Roberto Santos // Acapulco, una vez el brillante símbolo del turismo en México, es ahora sinónimo de muerte y terror.
El brutal asesinato de Fátima, una joven estadounidense de apenas 17 años, no solo es un recordatorio doloroso de la violencia que asola este puerto, sino una evidencia irrefutable del fracaso institucional en la protección de la vida humana.
Fátima no es la primera, y lamentablemente, en este contexto de impunidad, no será la última víctima de la barbarie que se ha normalizado en las calles de Acapulco.

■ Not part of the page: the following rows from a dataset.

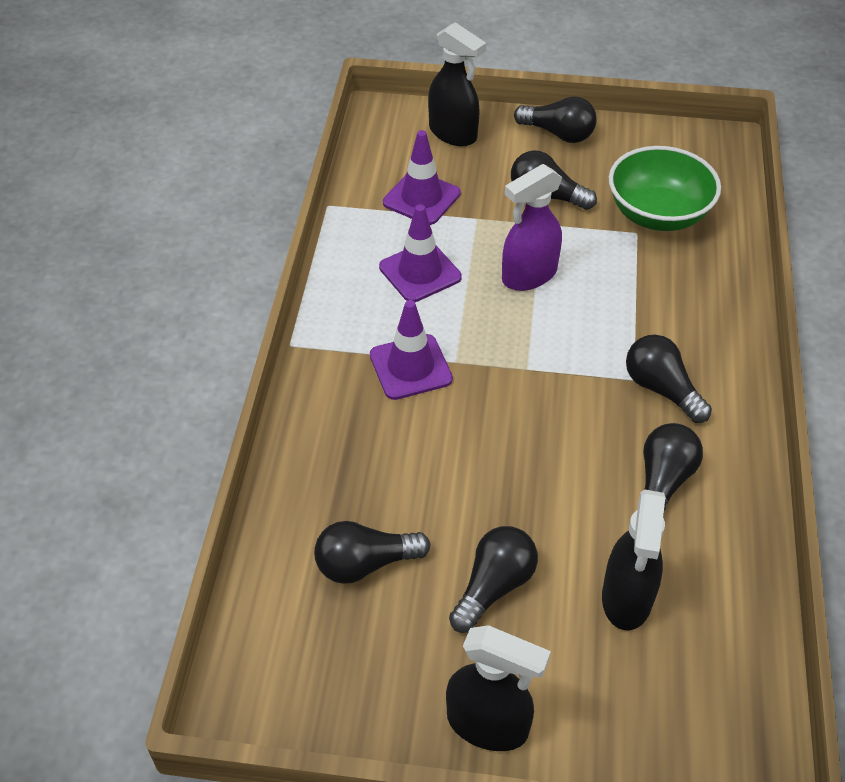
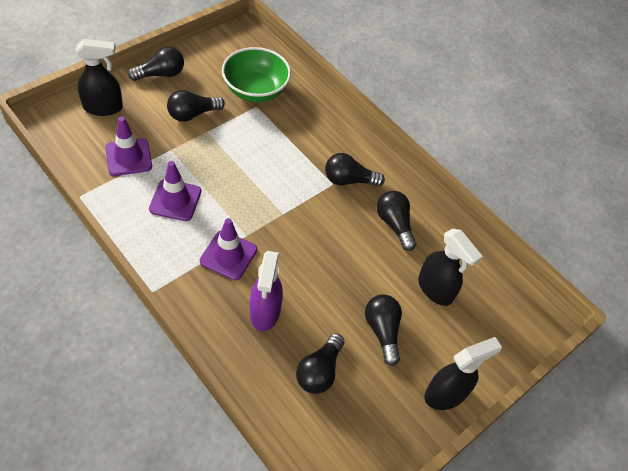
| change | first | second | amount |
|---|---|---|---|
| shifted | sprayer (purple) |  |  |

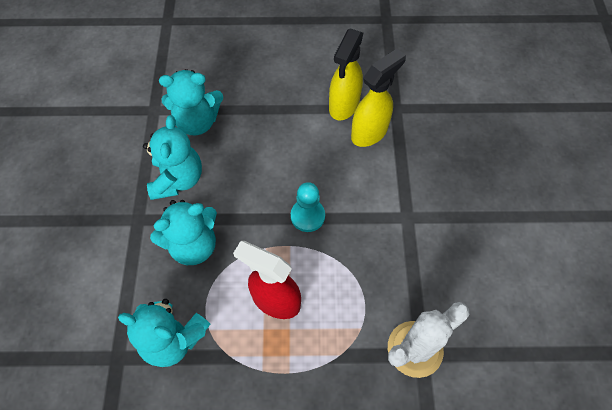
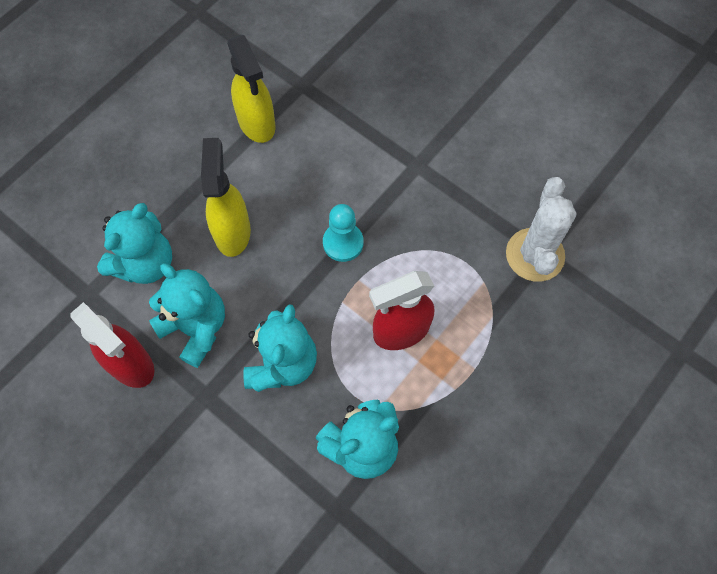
| change | first | second | amount |
|---|---|---|---|
| new |  | sprayer (crimson) (no. 1 from left) |  |
| shifted | sprayer (golden) (no. 2 from left in the first image) | sprayer (golden) (no. 1 from left) |  |

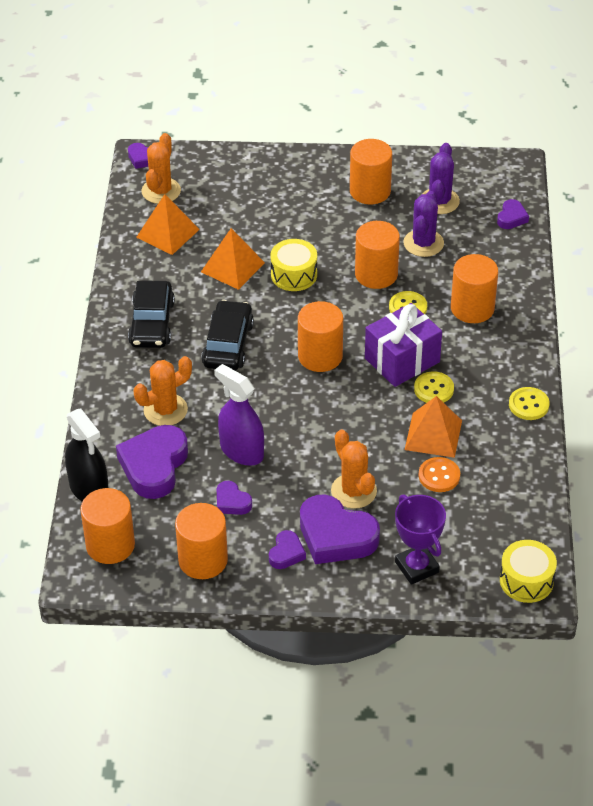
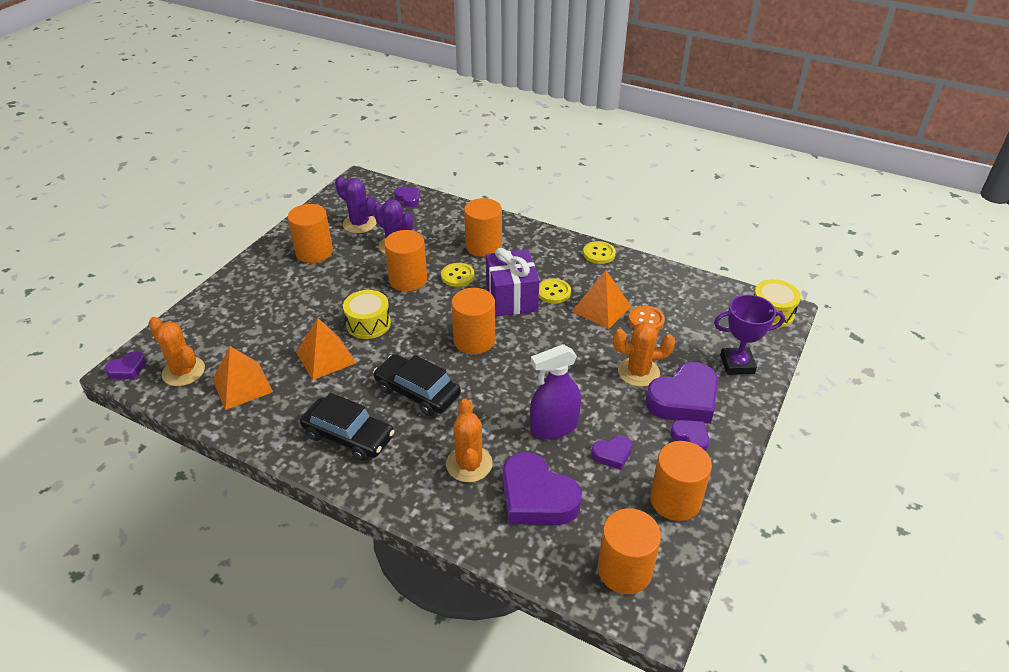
| change | first | second | amount |
|---|---|---|---|
| gone | sprayer (black) |  |  |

La cruel manera en que fue torturada, decapitada y desmembrada es una muestra del sadismo que ha tomado control de la ciudad, donde el crimen organizado actúa con total impunidad, mientras la autoridad local encabezada por Abelina López Rodríguez sigue ofreciendo justificaciones como respuestas a este clima de barbarie.
Es imposible no cuestionar a las autoridad municipal y a las demás instituciones encargadas de la seguridad y justicia, encabezadas por la Guardia Nacional.
La presidenta municipal de Acapulco, Abelina López, padece una crisis que va más allá de su administración y enfrenta al juicio de una sociedad harta de ver cómo sus jóvenes son brutalmente asesinados sin que ella intente hacer algo al respecto.
Contrario a las justificaciones, se requiere acción, algo que hasta ahora ha sido inexistente.
La indiferencia oficial se convierte en cómplice del horror.
En lugar de respuestas, lo que presenciamos es un desfile de excusas y justificaciones que solo alimentan la furia de una comunidad que clama por justicia.
¿Qué están haciendo nuestras autoridades para evitar que crímenes como el de Fátima sigan ocurriendo?
¿Dónde están las políticas públicas efectivas, la intervención real para frenar la escalada de violencia?
Acapulco se ha convertido en un símbolo del fracaso de un gobierno municipal, incapaz de garantizar lo más básico: la seguridad de sus ciudadanos y lo más doloroso: de sus jóvenes.
Cada asesinato, cada acto de violencia que queda impune, es una herida abierta en el tejido social, una herida que desangra no solo a las víctimas y sus familias, sino a toda la comunidad.
El asesinato de Fátima es reflejo de la descomposición social y moral de una ciudad que ha sido abandonada por aquellos que juraron protegerla.
Pero también es un llamado urgente a la acción, a una movilización social que exija con todas sus fuerzas que se detenga esta masacre silenciosa.
Las autoridades deben entender que no pueden seguir jugando con la vida de las personas.
Es hora de que se enfrenten a la realidad y actúen con la firmeza y determinación que la situación demanda.
La justicia para Fátima no solo debe ser un compromiso, sino una prioridad absoluta.
De lo contrario, estaremos condenando a Acapulco a seguir siendo un cementerio, un lugar donde la muerte y el dolor de la mano se pasean libremente mientras la justicia brilla por su ausencia.
Es momento de despertar, de exigir que se frene esta ola de violencia que está robándonos a nuestros jóvenes, y de hacer que las autoridades actúen de una vez por todas.
Porque, si no lo hacemos, ¿cuántas más deberán morir antes de que digamos “basta”?